Comparison with similar weapons stockpile reduction programs managed by other agencies highlights the Department of Energy’s unique shortcomings in this area. Consider, for instance, the US Army’s destruction of its chemical weapons stockpile. Like the plutonium stockpile reduction mission, this effort targeted excess weapons material, required highly complex disposal methods, and ultimately cost roughly $40 billion. Yet unlike the Department of Energy, which abandoned its original plutonium irradiation plans in the face of expanding costs and timelines, the Army showed a remarkable ability to maintain the necessary funding and carry forward the arsenal destruction mission, ultimately finishing in 2023 (Tracy 2023).
Given the Department of Energy’s track record, financial and management difficulties should be expected with a project of this size. As the effort grows in cost and complexity, so too does the likelihood that it, like earlier plutonium disposal efforts, could come to be seen as infeasible and a target for cancellation.
Working towards a repository that “works”
The literature on processes of sociotechnical change shows that what it means for a technology to effectively “work” can be subjective and contentious. This is because groups of stakeholders often differ in their interests, and therefore in their recognition of the problems a technology is meant to solve and in their judgement of the proper means of doing so (Pinch and Bijker 1984). For technologies like geologic plutonium repositories, problems of risk come to the forefront: What level of risk is expected, what level is acceptable, and even how risk should be measured. Plutonium disposal presents a means of reducing global nuclear risk by shrinking stockpiles of weapons material—a yet unrealized dream of the post-Cold War world. At the same time, burial of this material at WIPP presents new risks of radioactive contamination of the environment, lower barriers to the production of nuclear weapons, and unsustainable cost overruns.
It remains to be seen how the United States will weigh, address, and perhaps mitigate these risks, as well as how analysts will judge its success. More immediate, however, is the risk to WIPP posed by ongoing mission creep. This one-of-a-kind experiment in radioactive waste isolation, originally designed as a small-scale demonstration project, has performed admirably over two-and-a-half decades. It could, over the years to come, provide much-needed data on the long-term behavior of nuclear waste in the geologic environment. The imposition of a dramatically expanded plutonium inventory and a fundamentally different mission, however, introduces new threats to its continuing success. These range from unanticipated chemical interactions and the geopolitical dynamics of nuclear arms control to the more mundane challenges faced by bureaucratic organizations trying to manage complex, capital-intensive projects.
Another relevant lesson from the literature on sociotechnical change is the process of “closure” by which technological controversies end (Pinch and Bijker 1984). Technologies are typically judged to succeed when relevant communities—designers, consumers, users, and others—reach agreement on their understandings of what it means for a technology to “work.” Reaching closure often means doing one thing and doing it well, providing a basis for later refinement and differentiation of the technology. WIPP, with its recent mission creep, is being led in the opposite direction. If the goal is to establish a firm technical basis for nuclear waste disposal, now is the time to get WIPP back on course.

# Record excerpts:
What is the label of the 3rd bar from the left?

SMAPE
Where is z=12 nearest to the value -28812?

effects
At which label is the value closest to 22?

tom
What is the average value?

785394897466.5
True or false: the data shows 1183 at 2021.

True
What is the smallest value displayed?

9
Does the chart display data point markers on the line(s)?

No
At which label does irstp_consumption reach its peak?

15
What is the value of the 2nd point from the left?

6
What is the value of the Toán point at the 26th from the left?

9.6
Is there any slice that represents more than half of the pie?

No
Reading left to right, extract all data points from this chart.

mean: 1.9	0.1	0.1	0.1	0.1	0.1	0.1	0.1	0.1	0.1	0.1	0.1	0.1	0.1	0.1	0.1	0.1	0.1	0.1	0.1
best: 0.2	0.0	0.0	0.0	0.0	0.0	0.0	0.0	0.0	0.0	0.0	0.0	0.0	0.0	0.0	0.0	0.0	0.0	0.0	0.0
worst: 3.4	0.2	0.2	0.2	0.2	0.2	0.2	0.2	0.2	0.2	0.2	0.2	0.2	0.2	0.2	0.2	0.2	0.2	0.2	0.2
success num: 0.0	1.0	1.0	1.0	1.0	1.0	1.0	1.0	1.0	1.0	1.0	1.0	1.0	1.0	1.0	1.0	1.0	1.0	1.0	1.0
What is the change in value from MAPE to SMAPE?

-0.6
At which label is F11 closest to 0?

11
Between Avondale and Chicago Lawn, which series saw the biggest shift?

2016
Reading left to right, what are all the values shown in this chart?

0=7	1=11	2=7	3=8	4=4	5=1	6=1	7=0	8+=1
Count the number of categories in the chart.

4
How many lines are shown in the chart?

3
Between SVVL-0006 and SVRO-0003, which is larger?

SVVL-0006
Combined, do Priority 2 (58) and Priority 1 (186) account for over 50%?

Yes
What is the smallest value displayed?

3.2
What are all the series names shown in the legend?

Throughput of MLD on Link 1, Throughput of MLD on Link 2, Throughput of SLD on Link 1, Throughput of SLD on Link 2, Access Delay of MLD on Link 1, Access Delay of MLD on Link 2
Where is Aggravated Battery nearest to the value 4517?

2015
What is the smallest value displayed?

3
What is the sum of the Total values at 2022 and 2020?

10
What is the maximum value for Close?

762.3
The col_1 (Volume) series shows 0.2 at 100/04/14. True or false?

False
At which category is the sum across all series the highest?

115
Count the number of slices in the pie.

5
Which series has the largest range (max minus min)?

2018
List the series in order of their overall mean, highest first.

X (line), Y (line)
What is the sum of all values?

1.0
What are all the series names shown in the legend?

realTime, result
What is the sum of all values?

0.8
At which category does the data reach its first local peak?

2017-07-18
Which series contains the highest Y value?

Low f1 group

# Problem to solve:
In the passage on plutonium disposal, rewrite everything from "Another relevant lesson" down to "back on course.", swapping "closure" for "resolution".

# Reply to the exercise:
Another relevant lesson from the literature on sociotechnical change is the process of “resolution” by which technological controversies end (Pinch and Bijker 1984). Technologies are typically judged to succeed when relevant communities—designers, consumers, users, and others—reach agreement on their understandings of what it means for a technology to “work.” Reaching resolution often means doing one thing and doing it well, providing a basis for later refinement and differentiation of the technology. WIPP, with its recent mission creep, is being led in the opposite direction. If the goal is to establish a firm technical basis for nuclear waste disposal, now is the time to get WIPP back on course.